**What to do**
Update the lines below that run from the one containing "two start times?" through the one containing "19:00 -- exactly on the 19:00 line." by changing "bottom edge" to "lower edge" and leaving everything else as it is. Return only those lines.

[Begin Data supplied]

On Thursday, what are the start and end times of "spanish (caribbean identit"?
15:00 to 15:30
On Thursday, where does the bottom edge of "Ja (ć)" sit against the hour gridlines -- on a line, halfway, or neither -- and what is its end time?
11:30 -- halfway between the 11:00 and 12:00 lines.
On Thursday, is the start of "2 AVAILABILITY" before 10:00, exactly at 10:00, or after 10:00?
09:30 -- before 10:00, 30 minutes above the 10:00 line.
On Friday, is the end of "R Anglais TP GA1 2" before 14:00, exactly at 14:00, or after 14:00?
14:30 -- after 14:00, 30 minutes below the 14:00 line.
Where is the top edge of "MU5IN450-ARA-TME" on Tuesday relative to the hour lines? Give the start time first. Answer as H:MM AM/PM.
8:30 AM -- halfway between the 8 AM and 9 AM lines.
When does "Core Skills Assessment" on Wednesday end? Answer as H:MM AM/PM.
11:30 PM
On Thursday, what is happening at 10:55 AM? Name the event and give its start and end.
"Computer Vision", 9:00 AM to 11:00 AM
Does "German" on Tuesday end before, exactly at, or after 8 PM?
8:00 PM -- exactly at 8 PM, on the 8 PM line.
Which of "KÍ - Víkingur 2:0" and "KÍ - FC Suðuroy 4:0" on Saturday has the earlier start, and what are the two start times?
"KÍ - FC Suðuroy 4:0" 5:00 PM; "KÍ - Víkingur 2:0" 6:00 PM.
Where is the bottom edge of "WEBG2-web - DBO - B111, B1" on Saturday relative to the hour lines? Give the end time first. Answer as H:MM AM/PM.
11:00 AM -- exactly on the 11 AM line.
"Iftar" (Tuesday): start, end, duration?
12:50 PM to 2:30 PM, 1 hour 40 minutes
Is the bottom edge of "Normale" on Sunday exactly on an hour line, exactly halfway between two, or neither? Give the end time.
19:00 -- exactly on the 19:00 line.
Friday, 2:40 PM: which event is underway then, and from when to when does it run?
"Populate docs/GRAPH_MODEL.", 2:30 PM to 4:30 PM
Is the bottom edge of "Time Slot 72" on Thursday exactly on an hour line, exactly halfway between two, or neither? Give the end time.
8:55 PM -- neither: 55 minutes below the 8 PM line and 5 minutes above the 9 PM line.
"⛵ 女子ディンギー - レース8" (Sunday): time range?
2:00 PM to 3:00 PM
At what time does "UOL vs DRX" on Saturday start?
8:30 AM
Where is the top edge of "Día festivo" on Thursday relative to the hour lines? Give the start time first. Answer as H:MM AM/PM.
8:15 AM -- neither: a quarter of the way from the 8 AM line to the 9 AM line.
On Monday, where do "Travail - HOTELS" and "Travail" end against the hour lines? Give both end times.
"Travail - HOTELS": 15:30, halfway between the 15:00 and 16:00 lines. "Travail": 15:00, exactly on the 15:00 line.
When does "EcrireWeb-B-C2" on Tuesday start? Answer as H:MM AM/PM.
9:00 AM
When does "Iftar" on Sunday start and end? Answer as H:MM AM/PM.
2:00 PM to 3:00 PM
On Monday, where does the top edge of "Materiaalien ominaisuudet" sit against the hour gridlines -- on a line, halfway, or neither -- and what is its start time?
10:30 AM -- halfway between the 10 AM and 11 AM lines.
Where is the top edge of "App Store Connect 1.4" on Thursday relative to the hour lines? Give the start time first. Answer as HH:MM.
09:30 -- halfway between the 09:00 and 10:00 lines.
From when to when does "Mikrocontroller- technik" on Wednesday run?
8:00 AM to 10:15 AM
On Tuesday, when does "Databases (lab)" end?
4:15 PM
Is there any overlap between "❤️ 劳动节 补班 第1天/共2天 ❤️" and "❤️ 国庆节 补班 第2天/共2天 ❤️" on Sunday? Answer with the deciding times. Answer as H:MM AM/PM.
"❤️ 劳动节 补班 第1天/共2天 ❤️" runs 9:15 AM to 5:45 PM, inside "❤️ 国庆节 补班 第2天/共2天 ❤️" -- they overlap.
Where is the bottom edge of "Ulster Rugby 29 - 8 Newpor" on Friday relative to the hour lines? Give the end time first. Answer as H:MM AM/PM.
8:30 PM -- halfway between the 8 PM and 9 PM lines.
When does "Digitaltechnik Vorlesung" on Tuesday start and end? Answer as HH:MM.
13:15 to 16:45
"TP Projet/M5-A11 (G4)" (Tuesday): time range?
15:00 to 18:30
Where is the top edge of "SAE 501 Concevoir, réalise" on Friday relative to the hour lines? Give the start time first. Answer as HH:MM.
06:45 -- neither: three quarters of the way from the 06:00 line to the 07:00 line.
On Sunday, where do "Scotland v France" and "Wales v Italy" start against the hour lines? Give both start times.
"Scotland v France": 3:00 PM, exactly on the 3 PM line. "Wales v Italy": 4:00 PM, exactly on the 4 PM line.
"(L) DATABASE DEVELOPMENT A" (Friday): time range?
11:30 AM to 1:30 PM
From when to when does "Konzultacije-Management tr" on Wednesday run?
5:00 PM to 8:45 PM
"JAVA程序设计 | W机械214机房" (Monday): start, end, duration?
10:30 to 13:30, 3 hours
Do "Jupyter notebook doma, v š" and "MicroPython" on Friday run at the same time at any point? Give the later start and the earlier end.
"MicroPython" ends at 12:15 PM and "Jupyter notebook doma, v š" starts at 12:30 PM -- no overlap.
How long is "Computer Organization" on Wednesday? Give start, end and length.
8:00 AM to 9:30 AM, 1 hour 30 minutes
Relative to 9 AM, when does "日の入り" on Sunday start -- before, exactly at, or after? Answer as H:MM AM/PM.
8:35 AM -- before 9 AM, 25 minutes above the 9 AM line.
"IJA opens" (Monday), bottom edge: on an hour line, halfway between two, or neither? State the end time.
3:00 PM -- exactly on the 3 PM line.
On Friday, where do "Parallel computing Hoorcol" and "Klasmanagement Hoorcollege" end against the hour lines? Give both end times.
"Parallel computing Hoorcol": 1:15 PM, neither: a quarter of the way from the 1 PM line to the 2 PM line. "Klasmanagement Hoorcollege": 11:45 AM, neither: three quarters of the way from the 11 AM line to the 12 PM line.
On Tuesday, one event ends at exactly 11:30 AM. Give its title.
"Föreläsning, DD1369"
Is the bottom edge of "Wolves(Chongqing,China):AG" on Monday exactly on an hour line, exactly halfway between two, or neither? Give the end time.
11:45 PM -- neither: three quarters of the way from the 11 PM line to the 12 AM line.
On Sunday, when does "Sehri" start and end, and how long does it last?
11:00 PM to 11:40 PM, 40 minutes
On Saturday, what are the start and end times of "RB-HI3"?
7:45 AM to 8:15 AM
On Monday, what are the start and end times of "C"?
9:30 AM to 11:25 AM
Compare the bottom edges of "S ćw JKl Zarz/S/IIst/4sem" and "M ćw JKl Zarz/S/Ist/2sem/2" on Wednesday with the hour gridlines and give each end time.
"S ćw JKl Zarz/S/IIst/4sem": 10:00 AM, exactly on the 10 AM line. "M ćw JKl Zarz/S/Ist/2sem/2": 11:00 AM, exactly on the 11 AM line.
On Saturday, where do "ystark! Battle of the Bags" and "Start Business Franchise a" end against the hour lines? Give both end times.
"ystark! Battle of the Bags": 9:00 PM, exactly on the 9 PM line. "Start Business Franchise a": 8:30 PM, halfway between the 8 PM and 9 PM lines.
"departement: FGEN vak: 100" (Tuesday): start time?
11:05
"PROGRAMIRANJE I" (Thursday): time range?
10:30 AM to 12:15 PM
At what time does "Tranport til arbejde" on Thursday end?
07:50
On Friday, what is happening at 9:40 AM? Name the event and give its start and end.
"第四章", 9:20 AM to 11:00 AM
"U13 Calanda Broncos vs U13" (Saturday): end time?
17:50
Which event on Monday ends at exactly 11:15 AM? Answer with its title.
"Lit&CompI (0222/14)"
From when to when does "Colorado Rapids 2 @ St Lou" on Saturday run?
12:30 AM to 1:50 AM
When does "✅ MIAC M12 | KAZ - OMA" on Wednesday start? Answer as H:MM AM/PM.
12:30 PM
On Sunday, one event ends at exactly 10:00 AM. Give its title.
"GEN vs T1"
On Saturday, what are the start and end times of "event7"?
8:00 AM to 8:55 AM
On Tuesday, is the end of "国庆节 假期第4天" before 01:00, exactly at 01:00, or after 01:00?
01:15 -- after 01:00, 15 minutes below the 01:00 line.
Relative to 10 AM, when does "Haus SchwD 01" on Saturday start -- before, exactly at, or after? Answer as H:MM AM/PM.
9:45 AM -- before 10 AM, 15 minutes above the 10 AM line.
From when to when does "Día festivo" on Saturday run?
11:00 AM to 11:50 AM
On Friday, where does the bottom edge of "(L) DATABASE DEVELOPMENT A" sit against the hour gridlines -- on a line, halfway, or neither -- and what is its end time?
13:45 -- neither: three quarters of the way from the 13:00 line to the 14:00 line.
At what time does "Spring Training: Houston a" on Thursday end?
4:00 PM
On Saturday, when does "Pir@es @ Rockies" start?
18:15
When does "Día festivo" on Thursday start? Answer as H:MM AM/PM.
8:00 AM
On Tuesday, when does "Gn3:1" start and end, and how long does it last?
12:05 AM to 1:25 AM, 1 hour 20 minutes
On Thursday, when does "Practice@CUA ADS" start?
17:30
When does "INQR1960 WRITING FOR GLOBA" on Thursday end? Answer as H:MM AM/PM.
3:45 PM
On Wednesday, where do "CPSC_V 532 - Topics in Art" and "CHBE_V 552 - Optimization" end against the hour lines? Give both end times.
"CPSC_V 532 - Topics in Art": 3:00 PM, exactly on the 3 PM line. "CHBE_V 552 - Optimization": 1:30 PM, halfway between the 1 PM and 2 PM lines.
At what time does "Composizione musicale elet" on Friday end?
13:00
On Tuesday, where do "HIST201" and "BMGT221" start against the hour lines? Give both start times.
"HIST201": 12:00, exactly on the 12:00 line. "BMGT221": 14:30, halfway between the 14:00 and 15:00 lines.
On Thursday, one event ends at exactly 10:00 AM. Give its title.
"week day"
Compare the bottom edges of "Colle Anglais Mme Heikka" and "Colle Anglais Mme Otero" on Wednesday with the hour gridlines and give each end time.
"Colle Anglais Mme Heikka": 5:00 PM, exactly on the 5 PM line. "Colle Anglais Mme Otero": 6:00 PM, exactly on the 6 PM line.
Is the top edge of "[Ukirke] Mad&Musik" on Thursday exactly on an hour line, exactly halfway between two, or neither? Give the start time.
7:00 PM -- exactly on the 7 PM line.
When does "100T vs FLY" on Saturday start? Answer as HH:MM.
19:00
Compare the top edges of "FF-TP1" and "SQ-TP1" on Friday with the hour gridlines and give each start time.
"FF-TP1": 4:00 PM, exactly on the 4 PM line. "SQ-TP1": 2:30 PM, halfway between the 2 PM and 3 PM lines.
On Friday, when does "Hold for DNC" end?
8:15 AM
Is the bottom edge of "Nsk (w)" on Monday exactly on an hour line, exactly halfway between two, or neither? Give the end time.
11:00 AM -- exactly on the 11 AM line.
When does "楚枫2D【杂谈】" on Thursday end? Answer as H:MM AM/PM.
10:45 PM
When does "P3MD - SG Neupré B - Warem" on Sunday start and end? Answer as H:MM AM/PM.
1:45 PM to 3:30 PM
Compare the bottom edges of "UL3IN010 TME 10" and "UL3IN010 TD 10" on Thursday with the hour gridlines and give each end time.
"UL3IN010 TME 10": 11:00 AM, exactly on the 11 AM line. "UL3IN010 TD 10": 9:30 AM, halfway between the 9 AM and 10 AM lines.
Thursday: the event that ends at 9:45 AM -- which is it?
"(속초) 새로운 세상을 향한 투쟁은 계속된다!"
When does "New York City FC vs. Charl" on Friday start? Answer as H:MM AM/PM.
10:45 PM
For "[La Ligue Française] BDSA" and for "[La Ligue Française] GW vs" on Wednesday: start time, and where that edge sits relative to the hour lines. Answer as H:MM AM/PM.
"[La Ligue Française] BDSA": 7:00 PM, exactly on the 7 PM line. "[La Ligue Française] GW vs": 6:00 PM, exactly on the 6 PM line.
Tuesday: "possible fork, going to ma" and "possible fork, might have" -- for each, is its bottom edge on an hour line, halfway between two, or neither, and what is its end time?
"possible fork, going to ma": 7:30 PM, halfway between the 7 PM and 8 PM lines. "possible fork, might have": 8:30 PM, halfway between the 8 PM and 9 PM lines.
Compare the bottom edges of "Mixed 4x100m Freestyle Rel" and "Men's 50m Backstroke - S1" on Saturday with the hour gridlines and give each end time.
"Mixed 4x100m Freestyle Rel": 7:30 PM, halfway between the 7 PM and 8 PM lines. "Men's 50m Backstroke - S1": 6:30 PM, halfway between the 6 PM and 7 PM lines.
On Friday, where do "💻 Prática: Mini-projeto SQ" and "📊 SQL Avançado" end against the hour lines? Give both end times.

[End Data supplied]

**Answer for the task**
Which of "KÍ - Víkingur 2:0" and "KÍ - FC Suðuroy 4:0" on Saturday has the earlier start, and what are the two start times?
"KÍ - FC Suðuroy 4:0" 5:00 PM; "KÍ - Víkingur 2:0" 6:00 PM.
Where is the lower edge of "WEBG2-web - DBO - B111, B1" on Saturday relative to the hour lines? Give the end time first. Answer as H:MM AM/PM.
11:00 AM -- exactly on the 11 AM line.
"Iftar" (Tuesday): start, end, duration?
12:50 PM to 2:30 PM, 1 hour 40 minutes
Is the lower edge of "Normale" on Sunday exactly on an hour line, exactly halfway between two, or neither? Give the end time.
19:00 -- exactly on the 19:00 line.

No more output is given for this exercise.